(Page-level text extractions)
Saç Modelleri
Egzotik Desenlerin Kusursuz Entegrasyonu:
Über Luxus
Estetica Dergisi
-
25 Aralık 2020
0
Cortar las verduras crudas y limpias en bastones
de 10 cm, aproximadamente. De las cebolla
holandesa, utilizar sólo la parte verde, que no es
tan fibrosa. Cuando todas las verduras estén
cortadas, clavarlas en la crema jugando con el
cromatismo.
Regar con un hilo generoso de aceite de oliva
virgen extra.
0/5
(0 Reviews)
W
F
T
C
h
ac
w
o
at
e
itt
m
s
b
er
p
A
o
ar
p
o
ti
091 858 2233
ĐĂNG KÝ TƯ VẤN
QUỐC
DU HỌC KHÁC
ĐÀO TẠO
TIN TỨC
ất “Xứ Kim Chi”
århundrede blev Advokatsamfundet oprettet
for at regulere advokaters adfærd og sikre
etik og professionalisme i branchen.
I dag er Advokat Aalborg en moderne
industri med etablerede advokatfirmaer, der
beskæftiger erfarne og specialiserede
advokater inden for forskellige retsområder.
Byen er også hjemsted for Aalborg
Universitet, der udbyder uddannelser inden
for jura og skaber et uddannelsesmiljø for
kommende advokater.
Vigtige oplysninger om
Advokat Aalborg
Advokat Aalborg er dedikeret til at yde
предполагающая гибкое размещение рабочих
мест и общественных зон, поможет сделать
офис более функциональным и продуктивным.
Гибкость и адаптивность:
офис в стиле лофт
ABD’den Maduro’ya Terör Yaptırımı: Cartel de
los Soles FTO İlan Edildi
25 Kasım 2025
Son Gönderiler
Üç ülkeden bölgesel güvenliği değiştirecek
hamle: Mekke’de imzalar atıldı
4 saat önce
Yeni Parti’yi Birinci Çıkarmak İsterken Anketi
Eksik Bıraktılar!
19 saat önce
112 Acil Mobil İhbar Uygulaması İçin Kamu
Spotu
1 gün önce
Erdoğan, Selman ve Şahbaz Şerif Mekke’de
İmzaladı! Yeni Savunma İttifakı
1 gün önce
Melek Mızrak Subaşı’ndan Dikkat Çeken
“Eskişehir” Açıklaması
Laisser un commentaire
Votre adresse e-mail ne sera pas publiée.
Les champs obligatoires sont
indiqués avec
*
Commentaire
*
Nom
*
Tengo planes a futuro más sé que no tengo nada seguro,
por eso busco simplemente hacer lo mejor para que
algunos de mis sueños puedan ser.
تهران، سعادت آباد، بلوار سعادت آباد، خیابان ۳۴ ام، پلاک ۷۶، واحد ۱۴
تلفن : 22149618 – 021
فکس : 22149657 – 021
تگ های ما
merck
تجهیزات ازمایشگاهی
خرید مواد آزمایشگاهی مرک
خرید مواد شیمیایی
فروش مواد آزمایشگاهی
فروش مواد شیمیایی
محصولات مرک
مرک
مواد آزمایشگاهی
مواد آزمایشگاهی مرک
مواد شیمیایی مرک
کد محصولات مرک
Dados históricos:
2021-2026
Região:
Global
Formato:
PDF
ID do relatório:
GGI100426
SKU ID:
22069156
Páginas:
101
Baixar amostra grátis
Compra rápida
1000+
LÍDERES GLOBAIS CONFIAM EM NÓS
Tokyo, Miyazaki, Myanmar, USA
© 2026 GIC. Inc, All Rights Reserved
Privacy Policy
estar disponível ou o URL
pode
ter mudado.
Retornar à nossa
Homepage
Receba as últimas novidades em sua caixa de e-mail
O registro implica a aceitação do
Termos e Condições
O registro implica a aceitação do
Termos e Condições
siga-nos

#### [Written task]
Copy the listing verbatim from its first line through the line containing "DU HỌC KHÁC", both included, and output only those lines.

#### [Task answer]
Saç Modelleri
Egzotik Desenlerin Kusursuz Entegrasyonu:
Über Luxus
Estetica Dergisi
-
25 Aralık 2020
0
Cortar las verduras crudas y limpias en bastones
de 10 cm, aproximadamente. De las cebolla
holandesa, utilizar sólo la parte verde, que no es
tan fibrosa. Cuando todas las verduras estén
cortadas, clavarlas en la crema jugando con el
cromatismo.
Regar con un hilo generoso de aceite de oliva
virgen extra.
0/5
(0 Reviews)
W
F
T
C
h
ac
w
o
at
e
itt
m
s
b
er
p
A
o
ar
p
o
ti
091 858 2233
ĐĂNG KÝ TƯ VẤN
QUỐC
DU HỌC KHÁC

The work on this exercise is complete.